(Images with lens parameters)

####

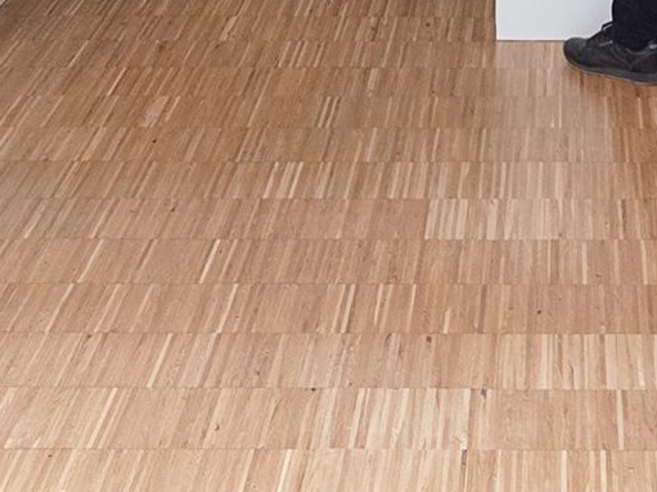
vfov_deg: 14.1
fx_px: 1708
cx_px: 562
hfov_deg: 21.4
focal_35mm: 90
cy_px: -447
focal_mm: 5.4
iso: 200
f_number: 1.8
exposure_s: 1/63.5
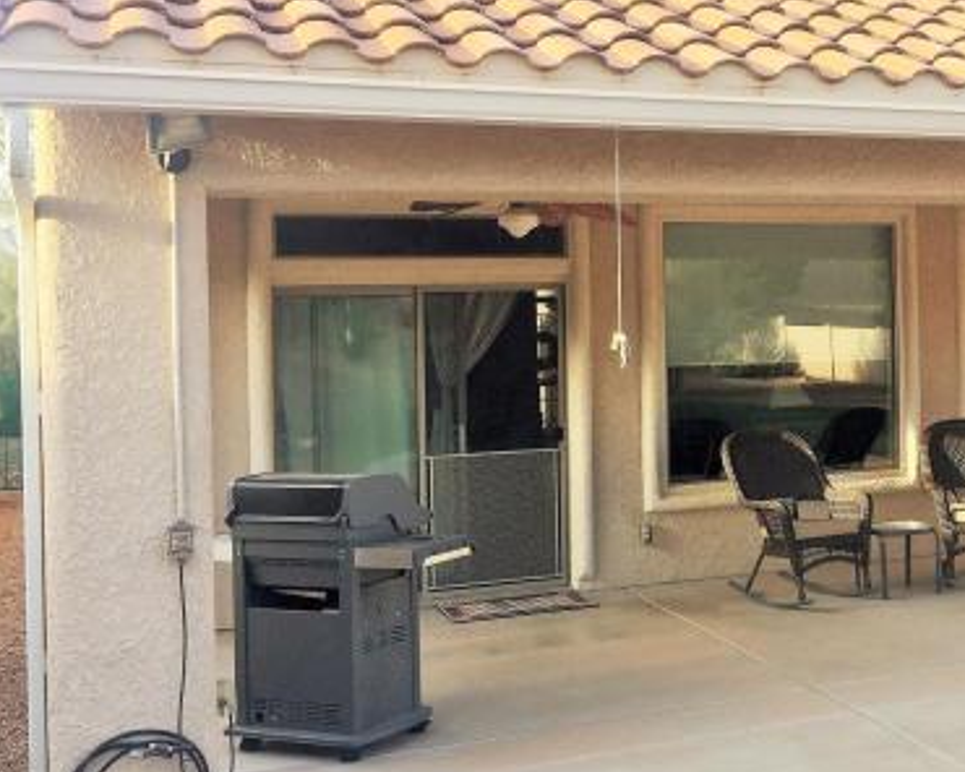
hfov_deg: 36.4
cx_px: 809
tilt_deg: -0.7
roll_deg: +0.3
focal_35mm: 49
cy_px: 326
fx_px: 1399
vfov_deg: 30.8
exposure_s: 1/363
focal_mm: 4.15
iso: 32
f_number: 2.2
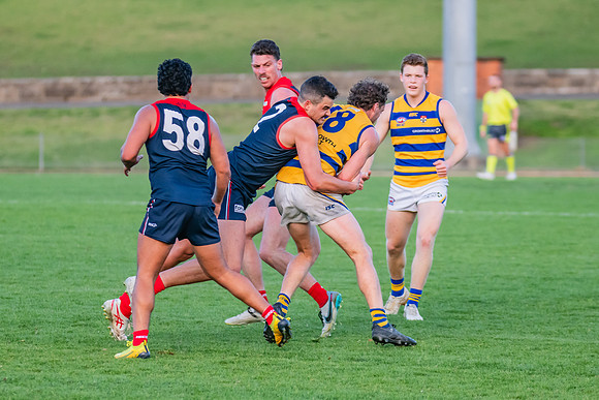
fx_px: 5614
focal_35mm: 337
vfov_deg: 4.1
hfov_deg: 6.1
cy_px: 180
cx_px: 252
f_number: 4
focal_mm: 210
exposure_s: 1/1250
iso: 1600
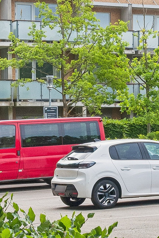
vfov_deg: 13.2
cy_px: 107
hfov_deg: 8.7
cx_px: 200
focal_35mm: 156
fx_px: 1032
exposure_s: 1/200
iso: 200
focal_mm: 24
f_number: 10
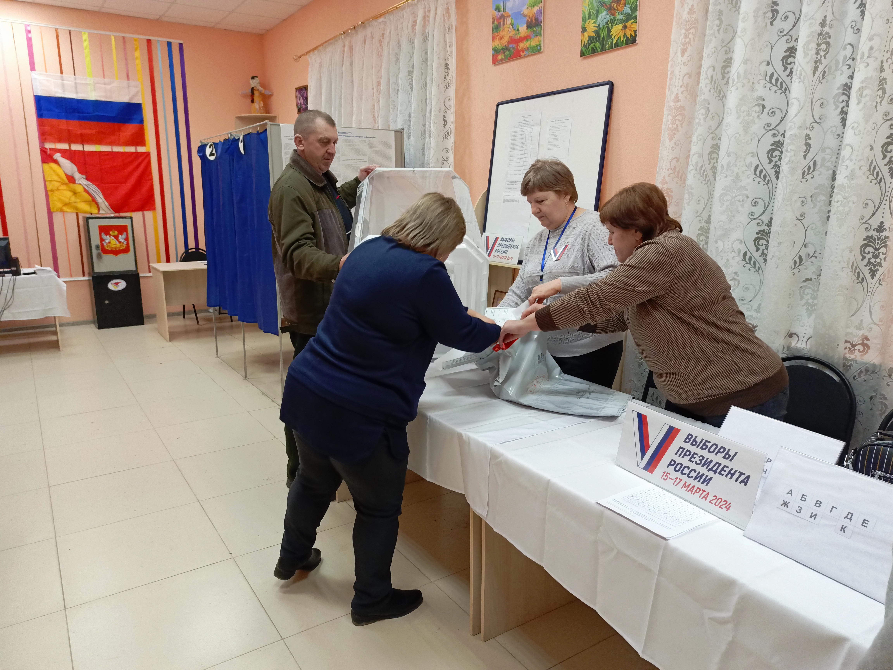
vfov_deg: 54.9
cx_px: 446
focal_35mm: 25
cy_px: 335
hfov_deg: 69.4
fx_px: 645
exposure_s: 1/99.9
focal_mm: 5.25
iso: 364
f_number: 1.7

####

• _Your goal_: With the images left out, set down every entry exactly.

• _Expected output_:
vfov_deg: 14.1
fx_px: 1708
cx_px: 562
hfov_deg: 21.4
focal_35mm: 90
cy_px: -447
focal_mm: 5.4
iso: 200
f_number: 1.8
exposure_s: 1/63.5
hfov_deg: 36.4
cx_px: 809
tilt_deg: -0.7
roll_deg: +0.3
focal_35mm: 49
cy_px: 326
fx_px: 1399
vfov_deg: 30.8
exposure_s: 1/363
focal_mm: 4.15
iso: 32
f_number: 2.2
fx_px: 5614
focal_35mm: 337
vfov_deg: 4.1
hfov_deg: 6.1
cy_px: 180
cx_px: 252
f_number: 4
focal_mm: 210
exposure_s: 1/1250
iso: 1600
vfov_deg: 13.2
cy_px: 107
hfov_deg: 8.7
cx_px: 200
focal_35mm: 156
fx_px: 1032
exposure_s: 1/200
iso: 200
focal_mm: 24
f_number: 10
vfov_deg: 54.9
cx_px: 446
focal_35mm: 25
cy_px: 335
hfov_deg: 69.4
fx_px: 645
exposure_s: 1/99.9
focal_mm: 5.25
iso: 364
f_number: 1.7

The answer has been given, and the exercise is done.